*** Begin section ***

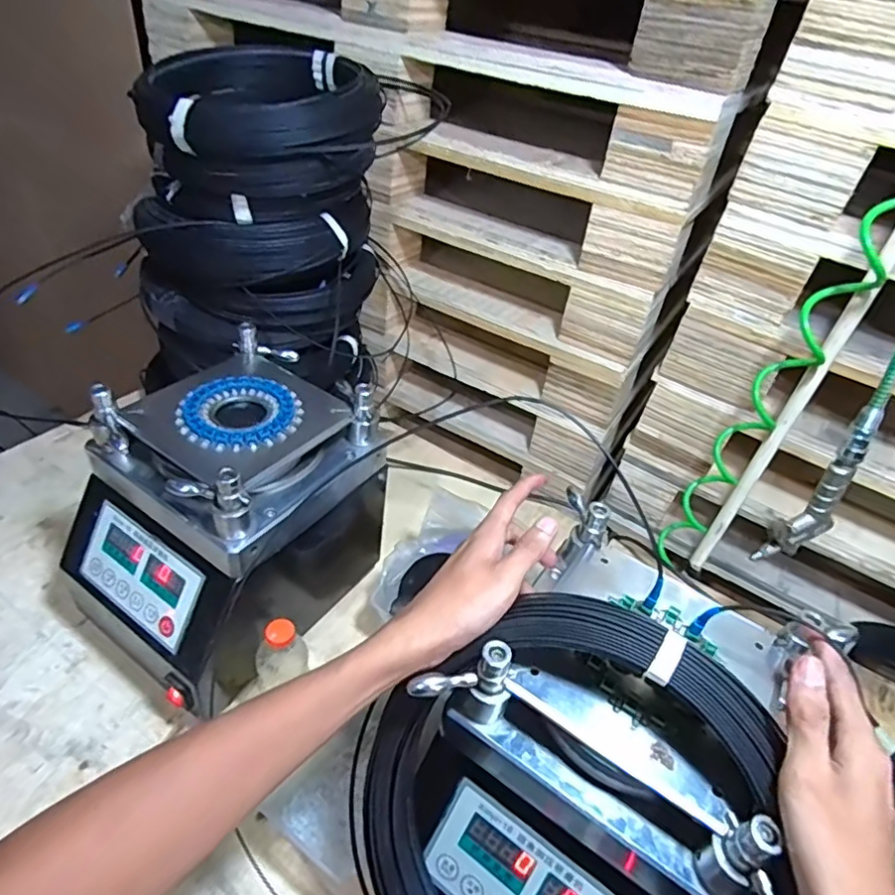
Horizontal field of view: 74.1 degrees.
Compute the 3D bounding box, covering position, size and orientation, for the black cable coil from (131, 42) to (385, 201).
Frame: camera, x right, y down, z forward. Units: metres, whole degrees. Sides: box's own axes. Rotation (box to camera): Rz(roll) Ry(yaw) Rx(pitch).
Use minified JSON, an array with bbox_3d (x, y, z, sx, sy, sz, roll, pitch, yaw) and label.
[{"bbox_3d":[-0.256,-0.454,0.821,0.302,0.124,0.277,-6,42,-17],"label":"black cable coil"}]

*** End section ***

# Problem statement
Output each entry verbatim; none of the pictures should be included.

# Problem solution
Horizontal field of view: 74.1 degrees.
Compute the 3D bounding box, covering position, size and orientation, for the black cable coil from (131, 42) to (385, 201).
Frame: camera, x right, y down, z forward. Units: metres, whole degrees. Sides: box's own axes. Rotation (box to camera): Rz(roll) Ry(yaw) Rx(pitch).
Use minified JSON, an array with bbox_3d (x, y, z, sx, sy, sz, roll, pitch, yaw) and label.
[{"bbox_3d":[-0.256,-0.454,0.821,0.302,0.124,0.277,-6,42,-17],"label":"black cable coil"}]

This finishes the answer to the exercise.